|Heads up for ebay users.||jaybird|
Dec 11, 2002 11:06 AM
|I thought this might be some good info for all of you ebay junkies. I found the link to this bbc article on www.drudgereport.com.
The world's largest online auction site eBay has been targeted by fraudsters using a shadow site to steal credit card details from its 55 million customers.
The scam involved sending e-mails to customers asking them to log on to a Florida-based website - ebayupdates.com - and re-submit their financial details.
[eBay] never asks its users for their user ID and password
"We at Ebay are sorry to inform you that we are having problems with the billing information of your account," the e-mails said, writing the name incorrectly with a capital E.
"We would appreciate it if you would visit our website [Ebay Billing Center] http://www.ebayupdates.com and fill out the proper information that we are needing to keep you as an Ebay member."
US internet watchdog SANS Institute Internet Storm Center has issued a warning about the site.
In a statement to BBC News Online, eBay said it "never asks its users for their user ID and password."
"Fraud constitutes less than 0.01% of all transactions that take place on the site," it added.
The shadow site has been taken down.
The e-mails began appearing about a week ago.
The WHOIS database of websites showed ebayupdates.com was registered in Niceville, Florida on 6 December this year.

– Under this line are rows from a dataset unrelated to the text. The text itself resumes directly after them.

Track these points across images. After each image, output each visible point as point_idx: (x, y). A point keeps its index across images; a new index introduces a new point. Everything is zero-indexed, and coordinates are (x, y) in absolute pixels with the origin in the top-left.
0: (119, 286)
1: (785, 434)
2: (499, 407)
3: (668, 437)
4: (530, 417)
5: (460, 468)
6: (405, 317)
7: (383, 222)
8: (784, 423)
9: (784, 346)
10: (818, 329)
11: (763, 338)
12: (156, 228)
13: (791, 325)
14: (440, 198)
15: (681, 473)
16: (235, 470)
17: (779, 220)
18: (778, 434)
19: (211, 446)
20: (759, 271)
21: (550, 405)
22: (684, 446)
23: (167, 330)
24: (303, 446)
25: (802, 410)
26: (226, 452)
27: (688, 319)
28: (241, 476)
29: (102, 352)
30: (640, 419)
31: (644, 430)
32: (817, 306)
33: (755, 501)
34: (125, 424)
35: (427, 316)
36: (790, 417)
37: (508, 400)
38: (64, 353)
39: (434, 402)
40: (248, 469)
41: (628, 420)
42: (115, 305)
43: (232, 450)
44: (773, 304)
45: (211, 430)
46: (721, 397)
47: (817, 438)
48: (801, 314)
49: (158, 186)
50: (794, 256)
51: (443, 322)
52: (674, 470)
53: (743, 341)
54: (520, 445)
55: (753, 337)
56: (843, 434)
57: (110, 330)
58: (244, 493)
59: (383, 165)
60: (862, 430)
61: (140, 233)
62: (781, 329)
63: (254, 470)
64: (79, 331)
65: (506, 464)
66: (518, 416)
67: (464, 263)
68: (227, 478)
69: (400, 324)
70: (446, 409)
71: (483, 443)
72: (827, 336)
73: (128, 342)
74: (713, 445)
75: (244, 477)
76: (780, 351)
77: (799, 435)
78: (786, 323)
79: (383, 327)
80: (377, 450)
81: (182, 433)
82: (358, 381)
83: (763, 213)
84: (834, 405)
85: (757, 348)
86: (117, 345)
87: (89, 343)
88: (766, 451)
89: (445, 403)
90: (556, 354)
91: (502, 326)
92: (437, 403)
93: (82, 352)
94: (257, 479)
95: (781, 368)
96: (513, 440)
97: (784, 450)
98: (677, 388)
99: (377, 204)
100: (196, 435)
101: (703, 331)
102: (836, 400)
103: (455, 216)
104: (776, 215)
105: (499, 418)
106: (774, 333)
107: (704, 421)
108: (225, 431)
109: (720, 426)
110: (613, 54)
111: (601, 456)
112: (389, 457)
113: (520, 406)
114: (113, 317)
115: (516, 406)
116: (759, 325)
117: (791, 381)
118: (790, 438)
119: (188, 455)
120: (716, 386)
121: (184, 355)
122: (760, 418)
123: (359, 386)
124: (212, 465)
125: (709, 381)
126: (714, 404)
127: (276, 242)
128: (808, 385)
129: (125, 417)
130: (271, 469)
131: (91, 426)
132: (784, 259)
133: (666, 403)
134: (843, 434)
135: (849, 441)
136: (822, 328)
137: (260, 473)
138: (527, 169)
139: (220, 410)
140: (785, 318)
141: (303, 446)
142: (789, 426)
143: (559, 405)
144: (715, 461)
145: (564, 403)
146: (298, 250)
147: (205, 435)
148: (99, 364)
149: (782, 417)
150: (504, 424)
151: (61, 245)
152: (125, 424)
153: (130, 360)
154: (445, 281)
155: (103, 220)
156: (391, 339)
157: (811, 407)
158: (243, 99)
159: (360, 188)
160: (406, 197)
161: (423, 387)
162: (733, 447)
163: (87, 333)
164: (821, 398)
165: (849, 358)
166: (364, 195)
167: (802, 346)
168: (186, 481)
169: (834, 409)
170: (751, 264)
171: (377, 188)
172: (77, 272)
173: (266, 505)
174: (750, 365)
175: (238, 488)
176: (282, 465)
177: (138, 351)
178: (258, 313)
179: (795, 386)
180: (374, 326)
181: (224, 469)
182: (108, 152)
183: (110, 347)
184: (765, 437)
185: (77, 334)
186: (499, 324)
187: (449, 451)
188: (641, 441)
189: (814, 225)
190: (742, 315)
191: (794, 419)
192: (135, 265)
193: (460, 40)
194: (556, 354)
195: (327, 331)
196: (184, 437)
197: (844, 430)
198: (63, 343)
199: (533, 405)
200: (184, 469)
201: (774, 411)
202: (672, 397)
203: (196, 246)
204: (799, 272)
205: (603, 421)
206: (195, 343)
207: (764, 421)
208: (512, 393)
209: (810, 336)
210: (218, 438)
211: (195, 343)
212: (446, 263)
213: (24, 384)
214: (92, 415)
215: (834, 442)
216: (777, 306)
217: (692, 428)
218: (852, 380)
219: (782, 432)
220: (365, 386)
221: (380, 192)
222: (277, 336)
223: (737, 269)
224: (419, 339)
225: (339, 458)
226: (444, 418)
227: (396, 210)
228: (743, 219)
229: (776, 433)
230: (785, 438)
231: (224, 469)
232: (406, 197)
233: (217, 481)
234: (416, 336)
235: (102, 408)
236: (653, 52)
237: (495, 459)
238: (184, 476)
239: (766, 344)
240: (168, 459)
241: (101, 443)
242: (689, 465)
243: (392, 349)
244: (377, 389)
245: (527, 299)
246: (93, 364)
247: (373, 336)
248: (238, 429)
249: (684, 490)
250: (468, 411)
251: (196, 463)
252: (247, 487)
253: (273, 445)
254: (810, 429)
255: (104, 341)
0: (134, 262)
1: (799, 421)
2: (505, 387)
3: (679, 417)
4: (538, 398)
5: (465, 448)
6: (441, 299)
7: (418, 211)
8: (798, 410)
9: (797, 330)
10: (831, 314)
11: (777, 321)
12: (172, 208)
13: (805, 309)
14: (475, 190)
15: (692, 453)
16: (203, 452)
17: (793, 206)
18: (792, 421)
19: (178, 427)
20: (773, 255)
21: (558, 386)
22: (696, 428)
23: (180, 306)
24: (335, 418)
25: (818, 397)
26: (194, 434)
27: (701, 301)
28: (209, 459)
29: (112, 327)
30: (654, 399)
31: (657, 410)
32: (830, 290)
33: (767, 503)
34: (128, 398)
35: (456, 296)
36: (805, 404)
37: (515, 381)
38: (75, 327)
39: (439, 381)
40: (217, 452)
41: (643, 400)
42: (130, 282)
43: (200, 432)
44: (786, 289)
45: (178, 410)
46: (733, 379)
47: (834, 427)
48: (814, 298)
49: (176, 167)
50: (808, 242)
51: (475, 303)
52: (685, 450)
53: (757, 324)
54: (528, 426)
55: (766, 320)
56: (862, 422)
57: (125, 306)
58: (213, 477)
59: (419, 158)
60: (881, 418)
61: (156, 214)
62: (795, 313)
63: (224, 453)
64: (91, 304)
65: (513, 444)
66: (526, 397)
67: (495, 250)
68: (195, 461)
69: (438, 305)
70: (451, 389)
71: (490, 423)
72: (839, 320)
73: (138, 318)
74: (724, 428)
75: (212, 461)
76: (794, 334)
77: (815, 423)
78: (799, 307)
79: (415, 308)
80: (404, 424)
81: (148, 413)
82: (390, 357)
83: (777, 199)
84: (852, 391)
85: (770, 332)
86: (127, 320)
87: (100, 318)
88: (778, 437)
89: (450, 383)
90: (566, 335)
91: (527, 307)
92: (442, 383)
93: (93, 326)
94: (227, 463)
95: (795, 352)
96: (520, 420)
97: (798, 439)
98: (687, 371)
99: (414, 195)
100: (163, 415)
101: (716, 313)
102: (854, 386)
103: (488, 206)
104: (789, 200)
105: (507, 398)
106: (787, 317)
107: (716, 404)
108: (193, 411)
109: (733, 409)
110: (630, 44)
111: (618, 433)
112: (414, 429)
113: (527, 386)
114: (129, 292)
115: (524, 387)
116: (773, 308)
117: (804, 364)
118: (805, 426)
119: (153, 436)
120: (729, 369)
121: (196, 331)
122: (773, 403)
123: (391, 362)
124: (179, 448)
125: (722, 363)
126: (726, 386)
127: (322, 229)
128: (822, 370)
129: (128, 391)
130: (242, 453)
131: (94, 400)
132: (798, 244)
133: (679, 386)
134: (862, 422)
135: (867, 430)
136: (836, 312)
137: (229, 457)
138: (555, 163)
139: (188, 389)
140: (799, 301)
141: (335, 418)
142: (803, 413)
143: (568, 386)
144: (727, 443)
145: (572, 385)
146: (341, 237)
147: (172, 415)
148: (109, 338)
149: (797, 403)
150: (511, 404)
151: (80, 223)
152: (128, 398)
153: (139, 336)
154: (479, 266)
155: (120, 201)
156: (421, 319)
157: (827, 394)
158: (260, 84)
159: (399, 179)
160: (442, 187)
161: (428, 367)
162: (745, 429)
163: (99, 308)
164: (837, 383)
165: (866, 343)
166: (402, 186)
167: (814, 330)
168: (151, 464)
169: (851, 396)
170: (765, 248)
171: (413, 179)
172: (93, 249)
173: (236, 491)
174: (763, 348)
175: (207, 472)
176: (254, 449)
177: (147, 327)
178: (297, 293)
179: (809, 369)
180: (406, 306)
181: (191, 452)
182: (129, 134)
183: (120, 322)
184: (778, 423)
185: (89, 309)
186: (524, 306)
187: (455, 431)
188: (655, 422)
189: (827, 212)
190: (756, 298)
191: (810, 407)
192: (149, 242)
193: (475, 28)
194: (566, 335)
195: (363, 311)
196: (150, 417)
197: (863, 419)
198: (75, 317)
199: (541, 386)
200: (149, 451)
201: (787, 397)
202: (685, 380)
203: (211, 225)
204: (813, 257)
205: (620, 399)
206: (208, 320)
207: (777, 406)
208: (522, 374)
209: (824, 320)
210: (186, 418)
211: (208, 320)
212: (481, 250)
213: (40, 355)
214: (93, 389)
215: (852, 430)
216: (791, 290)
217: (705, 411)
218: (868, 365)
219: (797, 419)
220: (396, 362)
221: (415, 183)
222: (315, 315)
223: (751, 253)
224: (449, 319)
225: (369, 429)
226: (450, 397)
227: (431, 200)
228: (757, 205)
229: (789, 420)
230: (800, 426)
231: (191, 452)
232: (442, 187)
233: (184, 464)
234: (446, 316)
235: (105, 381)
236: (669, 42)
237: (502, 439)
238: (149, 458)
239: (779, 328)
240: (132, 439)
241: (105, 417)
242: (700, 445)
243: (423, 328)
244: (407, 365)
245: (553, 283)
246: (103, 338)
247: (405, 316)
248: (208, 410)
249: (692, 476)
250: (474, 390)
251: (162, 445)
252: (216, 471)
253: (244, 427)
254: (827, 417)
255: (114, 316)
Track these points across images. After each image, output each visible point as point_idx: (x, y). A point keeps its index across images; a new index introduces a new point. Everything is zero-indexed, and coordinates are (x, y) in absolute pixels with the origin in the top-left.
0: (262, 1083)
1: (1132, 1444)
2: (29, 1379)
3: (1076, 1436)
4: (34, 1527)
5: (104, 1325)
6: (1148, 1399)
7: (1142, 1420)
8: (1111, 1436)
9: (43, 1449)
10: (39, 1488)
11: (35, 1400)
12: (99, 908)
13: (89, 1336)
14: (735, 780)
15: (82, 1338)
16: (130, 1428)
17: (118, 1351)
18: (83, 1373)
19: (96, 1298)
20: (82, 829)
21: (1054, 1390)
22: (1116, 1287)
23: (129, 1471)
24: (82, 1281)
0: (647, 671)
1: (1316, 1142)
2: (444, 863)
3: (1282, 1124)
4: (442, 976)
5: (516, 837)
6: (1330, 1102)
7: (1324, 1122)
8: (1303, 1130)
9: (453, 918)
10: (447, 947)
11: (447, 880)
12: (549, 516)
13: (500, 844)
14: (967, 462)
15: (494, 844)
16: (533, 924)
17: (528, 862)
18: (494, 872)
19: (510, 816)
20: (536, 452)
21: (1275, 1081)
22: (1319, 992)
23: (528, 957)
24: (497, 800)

California-based eBay has issued warnings on its site about e-mails asking for passwords or credit card details.
"Some members have reported attempts to gain access to their personal information through e-mail solicitations that are falsely made to appear as having come from eBay," the company said.
"These solicitations will often contain links to web pages that will request that you sign in and submit information...eBay employees will never ask you for your password."
In November it was reported that some eBay customers' e-mail addresses could be seen on the company's website.